Tremontaine is the most recent addition, currently published by Serial Box. It's a prequel taking place roughly a generation before Swordspoint with a young Diane Tremontaine as one of the main cast embroiled in a steamy intrigue involving mathematics and chocolate.
This book contains examples of:
- Action Girl: Jessica in The Fall of the Kings, Katherine in The Privilege of the Sword, and most definitely Kaab in the Tremontaine books.
- All Myths Are True: Toyed with in The Fall of the Kings.
- The Apprentice: Michael Godwin to Richard at times.
- The Baroness: Diane, who maintains an air of feminine helplessness while actually controlling almost everything behind the scenes. And she isn't too dainty to resort to cold-blooded murder if someone causes her too much trouble.
- Big Beautiful Woman: Tess the Hand in the Tremontaine books is considered extremely sultry and gorgeous by both men and women while being openly described as "fat."
- Byronic Hero: Both Alec and Richard. (The author described them in the afterword to one edition as "my mad, bad boys.")
- City of Adventure: The setting (it's never named).
- City with No Name: Riverside is a district within the city, but the city itself is never named.
- Comedic Sociopathy
- Deadpan Snarker: Alec, most of the time.
- Everyone Is Bi: Not everyone, strictly speaking, but certainly a large majority of the characters.
- Faking the Dead: Vincent is forced to retire from the swordsman business after he loses his arm. In part for his own safety, and in part to save face, Tess and Kaab convince Riverside that he actually died from the amputation. An unusual case of this, since anyone who's read Swordspoint knows that he clearly comes back and reestablishes himself at some point in the next fifteen years.
- Gambit Pileup: Lord Ferris is clearly on top of the pile, mind you.

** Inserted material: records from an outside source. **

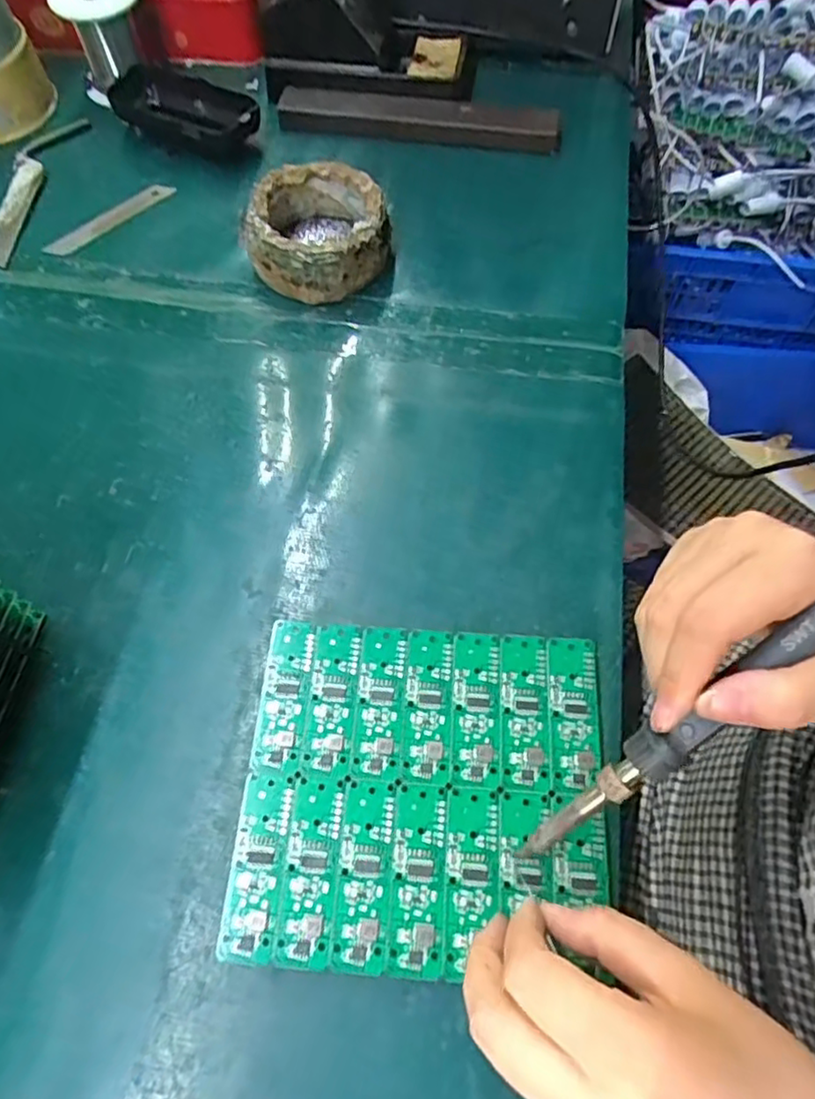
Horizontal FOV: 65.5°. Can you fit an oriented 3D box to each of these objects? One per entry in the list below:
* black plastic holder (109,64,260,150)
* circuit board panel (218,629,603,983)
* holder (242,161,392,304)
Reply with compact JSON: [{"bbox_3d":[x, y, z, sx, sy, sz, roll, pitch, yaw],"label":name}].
[{"bbox_3d":[-0.162,-0.325,0.471,0.114,0.032,0.058,23,66,11],"label":"black plastic holder"},{"bbox_3d":[0.007,0.099,0.269,0.147,0.004,0.136,4,64,2],"label":"circuit board panel"},{"bbox_3d":[-0.057,-0.204,0.408,0.091,0.042,0.080,3,64,2],"label":"holder"}]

- Well, he thinks he is. But when Diane is the local Magnificent Bastard, don't bet on Lord Ferris.
- Hitman with a Heart:
- If It's You, It's Okay: Tess (who appears to be bisexual) and Kaab (who is strictly about the ladies) briefly welcome Vincent into their bed.
- Jade-Colored Glasses
- Kill and Replace: The Reveal in Tremontaine - this is what "Diane" - originally the serving maid Louisa - did to the real Diane Roehaven.

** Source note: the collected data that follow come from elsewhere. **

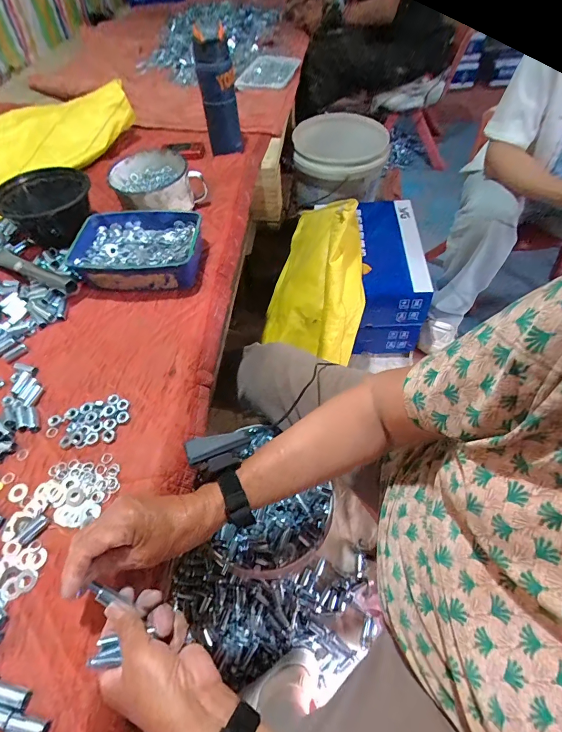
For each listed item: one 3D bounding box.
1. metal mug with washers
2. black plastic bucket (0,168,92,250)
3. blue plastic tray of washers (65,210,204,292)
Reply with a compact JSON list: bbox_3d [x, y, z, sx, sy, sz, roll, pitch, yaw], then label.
[{"bbox_3d":[-0.244,-0.343,0.724,0.145,0.077,0.145,-37,61,-22],"label":"metal mug with washers"},{"bbox_3d":[-0.427,-0.293,0.688,0.138,0.077,0.129,0,56,1],"label":"black plastic bucket"},{"bbox_3d":[-0.244,-0.194,0.636,0.215,0.064,0.146,0,56,1],"label":"blue plastic tray of washers"}]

- Land of One City: Noticeably averted.
- Love Hurts
- Love Makes You Crazy: Richard and Jessamyn.
- Love Redeems
- Lover's Ledge: How Richard dies, years after the main body of the story is over.

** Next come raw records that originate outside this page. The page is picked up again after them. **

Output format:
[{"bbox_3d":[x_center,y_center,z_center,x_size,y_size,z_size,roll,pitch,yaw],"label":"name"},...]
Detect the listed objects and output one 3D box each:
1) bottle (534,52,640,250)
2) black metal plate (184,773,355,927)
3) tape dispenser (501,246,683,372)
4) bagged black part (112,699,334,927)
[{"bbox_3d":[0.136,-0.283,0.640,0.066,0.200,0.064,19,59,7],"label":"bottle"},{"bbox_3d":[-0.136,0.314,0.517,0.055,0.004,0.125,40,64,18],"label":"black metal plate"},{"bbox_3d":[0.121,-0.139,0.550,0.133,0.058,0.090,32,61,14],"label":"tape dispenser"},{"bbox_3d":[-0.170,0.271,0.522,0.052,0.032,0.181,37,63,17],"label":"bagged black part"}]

- The Magic Comes Back: The entire theme of Fall of the Kings is to prove that The Magic Was Real.
- Mayincatec: Kaab's people and culture tend to be a fictionalized version of South America. Unlike most representations, it's plain that they're as civilized (if not more so) than the nobles of the City, and they're very powerful political players. Their grasp of mathematics and navigation are actually a major plot point of Tremontaine, Season One.
- No Celebrities Were Harmed: The not-Shakespeare play.
- No Communities Were Harmed: Riverside has a fair amount in common with the Southwark of Shakespeare's day (which was and is on the banks of the River Thames).
- Offscreen Breakup: Both Alec and Richard between Swordspoint and Privilege and Tess and Kaab between Season Two and Season Three.
- Professional Killer: Hired swordsmen are a commodity in the city, and all the most respectable people have one on hire. They're held to a very formal code of conduct and don't kill unless they're ordered to do so—and when they are, it's their patrons, rather than the swordsmen themselves, that can be held criminally responsible.
- Rape as Drama: Implied in Swordspoint, and a motivating incident for the main plot in The Privilege of the Sword.
- Romantic Two-Girl Friendship: Katherine and Artemisia have one of these, particularly in their letter-writing where they take to calling themselves by the names of the male/female romantic leads of their favorite novel.
- Secret Police: The Fall of the Kings features one, headed by the sinister Serpent Chancellor.
- Title Drop: "All men live at swordspoint." Lampshaded as a character thinks to himself that he feels "an epigraph looming to the surface."
- Urban Fantasy: All takes place in an unnamed City.
- Urban Segregation: The nobles live on the hill, the poor in Riverside.
- You Bastard!: In a world full of bastards, Ferris managed to stand out.